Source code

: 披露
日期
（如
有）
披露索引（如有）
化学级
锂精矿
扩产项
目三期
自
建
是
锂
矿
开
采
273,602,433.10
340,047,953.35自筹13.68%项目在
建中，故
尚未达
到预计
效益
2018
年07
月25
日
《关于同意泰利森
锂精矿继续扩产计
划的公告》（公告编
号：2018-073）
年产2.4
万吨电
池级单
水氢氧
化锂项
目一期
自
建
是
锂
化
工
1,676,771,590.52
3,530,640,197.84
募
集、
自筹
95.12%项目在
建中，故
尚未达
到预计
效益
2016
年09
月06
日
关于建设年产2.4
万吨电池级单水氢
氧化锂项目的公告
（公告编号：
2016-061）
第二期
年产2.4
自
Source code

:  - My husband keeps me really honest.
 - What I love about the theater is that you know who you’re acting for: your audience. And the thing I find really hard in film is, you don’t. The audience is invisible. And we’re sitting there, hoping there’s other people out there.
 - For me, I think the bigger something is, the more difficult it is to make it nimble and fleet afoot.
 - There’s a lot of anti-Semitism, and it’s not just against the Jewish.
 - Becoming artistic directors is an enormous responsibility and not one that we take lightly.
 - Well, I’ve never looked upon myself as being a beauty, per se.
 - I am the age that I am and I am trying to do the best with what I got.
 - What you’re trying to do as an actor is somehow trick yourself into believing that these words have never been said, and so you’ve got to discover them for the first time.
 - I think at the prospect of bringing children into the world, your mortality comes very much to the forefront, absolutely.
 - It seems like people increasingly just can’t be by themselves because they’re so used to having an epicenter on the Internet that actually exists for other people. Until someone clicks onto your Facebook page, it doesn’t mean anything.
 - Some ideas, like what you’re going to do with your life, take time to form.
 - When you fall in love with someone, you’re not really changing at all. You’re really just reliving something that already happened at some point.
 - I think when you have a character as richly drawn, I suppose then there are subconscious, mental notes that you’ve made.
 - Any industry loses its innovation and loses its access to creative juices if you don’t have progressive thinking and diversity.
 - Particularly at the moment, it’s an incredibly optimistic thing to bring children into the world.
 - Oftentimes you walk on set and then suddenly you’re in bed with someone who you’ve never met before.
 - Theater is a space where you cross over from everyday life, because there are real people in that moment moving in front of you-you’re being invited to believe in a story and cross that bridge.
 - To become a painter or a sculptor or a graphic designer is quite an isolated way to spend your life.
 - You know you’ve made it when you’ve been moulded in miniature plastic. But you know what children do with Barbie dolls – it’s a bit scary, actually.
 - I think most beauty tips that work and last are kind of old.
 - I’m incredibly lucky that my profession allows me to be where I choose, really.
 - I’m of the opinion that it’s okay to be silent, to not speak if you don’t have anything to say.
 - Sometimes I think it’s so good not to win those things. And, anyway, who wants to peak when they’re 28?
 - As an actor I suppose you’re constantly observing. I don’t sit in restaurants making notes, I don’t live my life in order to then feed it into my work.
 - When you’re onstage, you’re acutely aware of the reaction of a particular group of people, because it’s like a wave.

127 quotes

************

WORK TO BE COMPLETED
The records shown above are to be retyped exactly, with none omitted.

EXERCISE RESPONSE
Source code

: 披露
日期
（如
有）
披露索引（如有）
化学级
锂精矿
扩产项
目三期
自
建
是
锂
矿
开
采
273,602,433.10
340,047,953.35自筹13.68%项目在
建中，故
尚未达
到预计
效益
2018
年07
月25
日
《关于同意泰利森
锂精矿继续扩产计
划的公告》（公告编
号：2018-073）
年产2.4
万吨电
池级单
水氢氧
化锂项
目一期
自
建
是
锂
化
工
1,676,771,590.52
3,530,640,197.84
募
集、
自筹
95.12%项目在
建中，故
尚未达
到预计
效益
2016
年09
月06
日
关于建设年产2.4
万吨电池级单水氢
氧化锂项目的公告
（公告编号：
2016-061）
第二期
年产2.4
自
Source code

:  - My husband keeps me really honest.
 - What I love about the theater is that you know who you’re acting for: your audience. And the thing I find really hard in film is, you don’t. The audience is invisible. And we’re sitting there, hoping there’s other people out there.
 - For me, I think the bigger something is, the more difficult it is to make it nimble and fleet afoot.
 - There’s a lot of anti-Semitism, and it’s not just against the Jewish.
 - Becoming artistic directors is an enormous responsibility and not one that we take lightly.
 - Well, I’ve never looked upon myself as being a beauty, per se.
 - I am the age that I am and I am trying to do the best with what I got.
 - What you’re trying to do as an actor is somehow trick yourself into believing that these words have never been said, and so you’ve got to discover them for the first time.
 - I think at the prospect of bringing children into the world, your mortality comes very much to the forefront, absolutely.
 - It seems like people increasingly just can’t be by themselves because they’re so used to having an epicenter on the Internet that actually exists for other people. Until someone clicks onto your Facebook page, it doesn’t mean anything.
 - Some ideas, like what you’re going to do with your life, take time to form.
 - When you fall in love with someone, you’re not really changing at all. You’re really just reliving something that already happened at some point.
 - I think when you have a character as richly drawn, I suppose then there are subconscious, mental notes that you’ve made.
 - Any industry loses its innovation and loses its access to creative juices if you don’t have progressive thinking and diversity.
 - Particularly at the moment, it’s an incredibly optimistic thing to bring children into the world.
 - Oftentimes you walk on set and then suddenly you’re in bed with someone who you’ve never met before.
 - Theater is a space where you cross over from everyday life, because there are real people in that moment moving in front of you-you’re being invited to believe in a story and cross that bridge.
 - To become a painter or a sculptor or a graphic designer is quite an isolated way to spend your life.
 - You know you’ve made it when you’ve been moulded in miniature plastic. But you know what children do with Barbie dolls – it’s a bit scary, actually.
 - I think most beauty tips that work and last are kind of old.
 - I’m incredibly lucky that my profession allows me to be where I choose, really.
 - I’m of the opinion that it’s okay to be silent, to not speak if you don’t have anything to say.
 - Sometimes I think it’s so good not to win those things. And, anyway, who wants to peak when they’re 28?
 - As an actor I suppose you’re constantly observing. I don’t sit in restaurants making notes, I don’t live my life in order to then feed it into my work.
 - When you’re onstage, you’re acutely aware of the reaction of a particular group of people, because it’s like a wave.

127 quotes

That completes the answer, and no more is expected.